« Marécageux, accidenté, sinueux, monumental.
Le delta du Danube est le deuxième plus grand delta du fleuve européen : un labyrinthe naturel de roseaux et d’eau qui s’étend sur plus de 3500 kilomètres carrés. Elle se situe entre la Roumanie et l’Ukraine, à la frontière géographique de l’Europe, sur les rives de la mer Noire. La région du delta est peu peuplée et ses quelques hameaux ne sont accessibles que par bateau. Il manque d’infrastructures de base et ses rues sont plongées dans les profondeurs de l’obscurité dès que le soleil se couche.
Vivre dans le delta, c’est vivre dans l’oubli, au milieu des marais. Comme les Minotaures, les habitants du delta se retrouvent plongés dans leur propre labyrinthe, supportant le vide qu’il leur impose. Le rythme circulaire des saisons définit leur rythme de vie; il affecte leurs humeurs, conditionne leurs désirs et leurs habitudes et met en place des barrières physiques et mentales.
Pendant quatre ans, je me suis immergée dans le delta, m’efforçant de comprendre et de documenter ces liens profonds. Dans les différentes saisons, j’ai vu le paysage et ses changements graduels presque obsessionnels, afin d’enregistrer leur essor physique et psychologique.
Tout au long de ce long processus de recherche, le territoire a assumé le rôle psychologique d’un véritable labyrinthe.
Dans un langage qui oscille entre observation anthropologique et transfiguration symbolique, j’ai dessiné ma carte du territoire, et mon interprétation transcende la réalité physique et géographique des marais, défiant le sens profond de l’acte d’habiter. Habiter un territoire, habiter un labyrinthe. Habiter soi-même. »
“Marshy, rugged, winding, monumental.
The Danube Delta is the second greatest European river delta: a natural labyrinth of reeds and water that extends over more than 3500 square kilometres. It lies between Romania and Ukraine, on the geographical boundary of Europe, on the shores of the Black Sea. The delta region is sparsely populated and its few hamlets can only be reached by boat. It lacks basic infrastructure and its streets are plunged into the depths of darkness as soon as the sun sets.
Living on the delta means living in oblivion, amidst marshlands. Like Minotaurs, the inhabitants of the delta find themselves immersed in their own labyrinth, putting up with the emptiness it imposes on them. The circular rhythm of the seasons defines their rhythm of life; it affects their moods, conditions their desires and habits and sets up physical and mental barriers.

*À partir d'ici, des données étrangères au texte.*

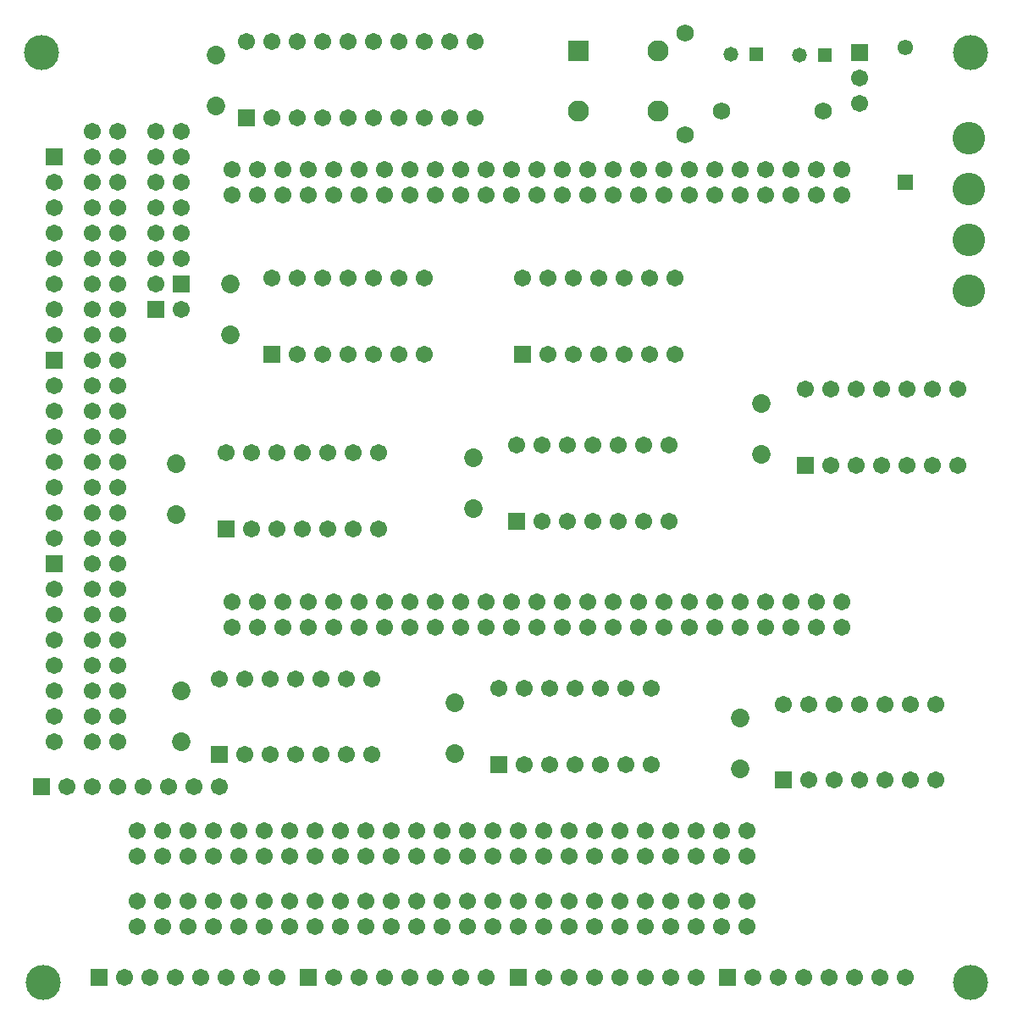
<source format=gts>
G04 DipTrace 2.3.1.0*
%INPERTEC-SCSI.GTS*%
%MOMM*%
%ADD31C,3.505*%
%ADD42C,2.103*%
%ADD44R,2.103X2.103*%
%ADD46C,1.727*%
%ADD48C,1.727*%
%ADD50R,1.473X1.473*%
%ADD52C,1.473*%
%ADD54C,3.251*%
%ADD56C,1.553*%
%ADD58R,1.553X1.553*%
%ADD60C,1.853*%
%ADD62C,1.703*%
%ADD64R,1.703X1.703*%
%ADD66C,1.703*%
%FSLAX53Y53*%
G04*
G71*
G90*
G75*
G01*
%LNTopMask*%
%LPD*%
D66*
X32550Y92240D3*
X35090D3*
X37630D3*
X40170D3*
X42710D3*
X45250D3*
X47790D3*
X50330D3*
X52870D3*
X55410D3*
X57950D3*
X60490D3*
X63030D3*
X65570D3*
X68110D3*
X70650D3*
X73190D3*
X75730D3*
X78270D3*
X80810D3*
X83350D3*
X85890D3*
X88430D3*
X90970D3*
X93510D3*
Y94780D3*
X90970D3*
X88430D3*
X85890D3*
X83350D3*
X80810D3*
X78270D3*
X75730D3*
X73190D3*
X70650D3*
X68110D3*
X65570D3*
X63030D3*
X60490D3*
X57950D3*
X55410D3*
X52870D3*
X50330D3*
X47790D3*
X45250D3*
X42710D3*
X40170D3*
X37630D3*
X35090D3*
X32550D3*
Y49060D3*
X35090D3*
X37630D3*
X40170D3*
X42710D3*
X45250D3*
X47790D3*
X50330D3*
X52870D3*
X55410D3*
X57950D3*
X60490D3*
X63030D3*
X65570D3*
X68110D3*
X70650D3*
X73190D3*
X75730D3*
X78270D3*
X80810D3*
X83350D3*
X85890D3*
X88430D3*
X90970D3*
X93510D3*
Y51600D3*
X90970D3*
X88430D3*
X85890D3*
X83350D3*
X80810D3*
X78270D3*
X75730D3*
X73190D3*
X70650D3*
X68110D3*
X65570D3*
X63030D3*
X60490D3*
X57950D3*
X55410D3*
X52870D3*
X50330D3*
X47790D3*
X45250D3*
X42710D3*
X40170D3*
X37630D3*
X35090D3*
X32550D3*
X23025Y19215D3*
X25565D3*
X28105D3*
X30645D3*
X33185D3*
X35725D3*
X38265D3*
X40805D3*
X43345D3*
X45885D3*
X48425D3*
X50965D3*
X53505D3*
X56045D3*
X58585D3*
X61125D3*
X63665D3*
X66205D3*
X68745D3*
X71285D3*
X73825D3*
X76365D3*
X78905D3*
X81445D3*
X83985D3*
Y21755D3*
X81445D3*
X78905D3*
X76365D3*
X73825D3*
X71285D3*
X68745D3*
X66205D3*
X63665D3*
X61125D3*
X58585D3*
X56045D3*
X53505D3*
X50965D3*
X48425D3*
X45885D3*
X43345D3*
X40805D3*
X38265D3*
X35725D3*
X33185D3*
X30645D3*
X28105D3*
X25565D3*
X23025D3*
Y26200D3*
X25565D3*
X28105D3*
X30645D3*
X33185D3*
X35725D3*
X38265D3*
X40805D3*
X43345D3*
X45885D3*
X48425D3*
X50965D3*
X53505D3*
X56045D3*
X58585D3*
X61125D3*
X63665D3*
X66205D3*
X68745D3*
X71285D3*
X73825D3*
X76365D3*
X78905D3*
X81445D3*
X83985D3*
Y28740D3*
X81445D3*
X78905D3*
X76365D3*
X73825D3*
X71285D3*
X68745D3*
X66205D3*
X63665D3*
X61125D3*
X58585D3*
X56045D3*
X53505D3*
X50965D3*
X48425D3*
X45885D3*
X43345D3*
X40805D3*
X38265D3*
X35725D3*
X33185D3*
X30645D3*
X28105D3*
X25565D3*
X23025D3*
X18580Y98590D3*
Y96050D3*
Y93510D3*
Y90970D3*
Y88430D3*
Y85890D3*
Y83350D3*
Y80810D3*
Y78270D3*
Y75730D3*
Y73190D3*
Y70650D3*
Y68110D3*
Y65570D3*
Y63030D3*
Y60490D3*
Y57950D3*
Y55410D3*
Y52870D3*
Y50330D3*
Y47790D3*
Y45250D3*
Y42710D3*
Y40170D3*
Y37630D3*
X21120D3*
Y40170D3*
Y42710D3*
Y45250D3*
Y47790D3*
Y50330D3*
Y52870D3*
Y55410D3*
Y57950D3*
Y60490D3*
Y63030D3*
Y65570D3*
Y68110D3*
Y70650D3*
Y73190D3*
Y75730D3*
Y78270D3*
Y80810D3*
Y83350D3*
Y85890D3*
Y88430D3*
Y90970D3*
Y93510D3*
Y96050D3*
Y98590D3*
D64*
X31912Y58899D3*
D62*
X34452D3*
X36992D3*
X39532D3*
X42072D3*
X44612D3*
X47152D3*
Y66499D3*
X44612D3*
X42072D3*
X39532D3*
X36992D3*
X34452D3*
X31912D3*
D64*
X60966Y59693D3*
D62*
X63506D3*
X66046D3*
X68586D3*
X71126D3*
X73666D3*
X76206D3*
Y67293D3*
X73666D3*
X71126D3*
X68586D3*
X66046D3*
X63506D3*
X60966D3*
D64*
X36516Y76363D3*
D62*
X39056D3*
X41596D3*
X44136D3*
X46676D3*
X49216D3*
X51756D3*
Y83963D3*
X49216D3*
X46676D3*
X44136D3*
X41596D3*
X39056D3*
X36516D3*
D64*
X59220Y35401D3*
D62*
X61760D3*
X64300D3*
X66840D3*
X69380D3*
X71920D3*
X74460D3*
Y43001D3*
X71920D3*
X69380D3*
X66840D3*
X64300D3*
X61760D3*
X59220D3*
D64*
X31280Y36360D3*
D62*
X33820D3*
X36360D3*
X38900D3*
X41440D3*
X43980D3*
X46520D3*
Y43960D3*
X43980D3*
X41440D3*
X38900D3*
X36360D3*
X33820D3*
X31280D3*
D64*
X89862Y65249D3*
D62*
X92402D3*
X94942D3*
X97482D3*
X100022D3*
X102562D3*
X105102D3*
Y72849D3*
X102562D3*
X100022D3*
X97482D3*
X94942D3*
X92402D3*
X89862D3*
D64*
X87639Y33814D3*
D62*
X90179D3*
X92719D3*
X95259D3*
X97799D3*
X100339D3*
X102879D3*
Y41414D3*
X100339D3*
X97799D3*
X95259D3*
X92719D3*
X90179D3*
X87639D3*
D64*
X33976Y100019D3*
D62*
X36516D3*
X39056D3*
X41596D3*
X44136D3*
X46676D3*
X49216D3*
X51756D3*
X54296D3*
X56836D3*
X33976Y107619D3*
X36516D3*
X39056D3*
X41596D3*
X44136D3*
X46676D3*
X49216D3*
X51756D3*
X54296D3*
X56836D3*
D60*
X27470Y37630D3*
Y42710D3*
D31*
X13500Y106528D3*
X106369D3*
Y13659D3*
X13659D3*
D60*
X54774Y36513D3*
Y41593D3*
X83352Y34925D3*
Y40005D3*
X85416Y71441D3*
Y66361D3*
X30959Y106211D3*
Y101131D3*
X32388Y83349D3*
Y78269D3*
X56679Y60963D3*
Y66043D3*
X26990Y60328D3*
Y65408D3*
D64*
X27470Y83350D3*
D62*
X24930D3*
X27470Y85890D3*
X24930D3*
X27470Y88430D3*
X24930D3*
X27470Y90970D3*
X24930D3*
X27470Y93510D3*
X24930D3*
X27470Y96050D3*
X24930D3*
X27470Y98590D3*
X24930D3*
D58*
X99860Y93510D3*
D56*
Y107010D3*
D64*
X19215Y14135D3*
D62*
X21755D3*
X24295D3*
X26835D3*
X29375D3*
X31915D3*
X34455D3*
X36995D3*
D64*
X40170D3*
D62*
X42710D3*
X45250D3*
X47790D3*
X50330D3*
X52870D3*
X55410D3*
X57950D3*
D64*
X61125D3*
D62*
X63665D3*
X66205D3*
X68745D3*
X71285D3*
X73825D3*
X76365D3*
X78905D3*
D64*
X82080D3*
D62*
X84620D3*
X87160D3*
X89700D3*
X92240D3*
X94780D3*
X97320D3*
X99860D3*
D64*
X13500Y33185D3*
D62*
X16040D3*
X18580D3*
X21120D3*
X23660D3*
X26200D3*
X28740D3*
X31280D3*
D64*
X14770Y96050D3*
D62*
Y93510D3*
Y90970D3*
Y88430D3*
Y85890D3*
Y83350D3*
Y80810D3*
Y78270D3*
D64*
Y75730D3*
D62*
Y73190D3*
Y70650D3*
Y68110D3*
Y65570D3*
Y63030D3*
Y60490D3*
Y57950D3*
D64*
Y55410D3*
D62*
Y52870D3*
Y50330D3*
Y47790D3*
Y45250D3*
Y42710D3*
Y40170D3*
Y37630D3*
D54*
X106210Y82715D3*
Y87795D3*
Y92875D3*
Y97955D3*
D64*
X24930Y80810D3*
D62*
X27470D3*
D64*
X61601Y76363D3*
D62*
X64141D3*
X66681D3*
X69221D3*
X71761D3*
X74301D3*
X76841D3*
Y83963D3*
X74301D3*
X71761D3*
X69221D3*
X66681D3*
X64141D3*
X61601D3*
D64*
X95260Y106529D3*
D62*
Y103989D3*
Y101449D3*
D52*
X82400Y106370D3*
D50*
X84940D3*
D48*
X77795Y98273D3*
D46*
Y108433D3*
D52*
X89227Y106211D3*
D50*
X91767D3*
D48*
X91608Y100654D3*
D46*
X81448D3*
D44*
X67158Y106687D3*
D42*
Y100687D3*
X75158D3*
Y106687D3*
M02*

</source>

For four years I’ve submerged myself in the delta, striving to understand and document these profound connections. In the different seasons, I’ve beheld the landscape and its gradual changes almost obsessively, in order to record their physical and psychological upshots.

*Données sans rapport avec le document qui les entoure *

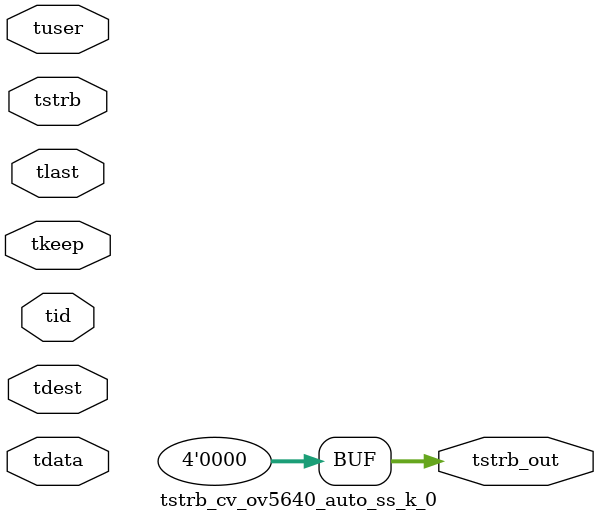
<source format=v>


`timescale 1ps/1ps

module tstrb_cv_ov5640_auto_ss_k_0 #
(
parameter C_S_AXIS_TDATA_WIDTH = 32,
parameter C_S_AXIS_TUSER_WIDTH = 0,
parameter C_S_AXIS_TID_WIDTH   = 0,
parameter C_S_AXIS_TDEST_WIDTH = 0,
parameter C_M_AXIS_TDATA_WIDTH = 32
)
(
input  [(C_S_AXIS_TDATA_WIDTH == 0 ? 1 : C_S_AXIS_TDATA_WIDTH)-1:0     ] tdata,
input  [(C_S_AXIS_TUSER_WIDTH == 0 ? 1 : C_S_AXIS_TUSER_WIDTH)-1:0     ] tuser,
input  [(C_S_AXIS_TID_WIDTH   == 0 ? 1 : C_S_AXIS_TID_WIDTH)-1:0       ] tid,
input  [(C_S_AXIS_TDEST_WIDTH == 0 ? 1 : C_S_AXIS_TDEST_WIDTH)-1:0     ] tdest,
input  [(C_S_AXIS_TDATA_WIDTH/8)-1:0 ] tkeep,
input  [(C_S_AXIS_TDATA_WIDTH/8)-1:0 ] tstrb,
input                                                                    tlast,
output [(C_M_AXIS_TDATA_WIDTH/8)-1:0 ] tstrb_out
);

assign tstrb_out = {1'b0};

endmodule


</source>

Throughout this long research process, the territory has assumed the psychological role of a true labyrinth.
In a language that hovers between anthropological observation and symbolic transfiguration, I’ve drawn my map of the territory, and my interpretation transcends the physical and geographical reality of the marshes, challenging the profound meaning of the act of inhabiting. Inhabiting a territory, inhabiting a labyrinth. Inhabiting oneself.”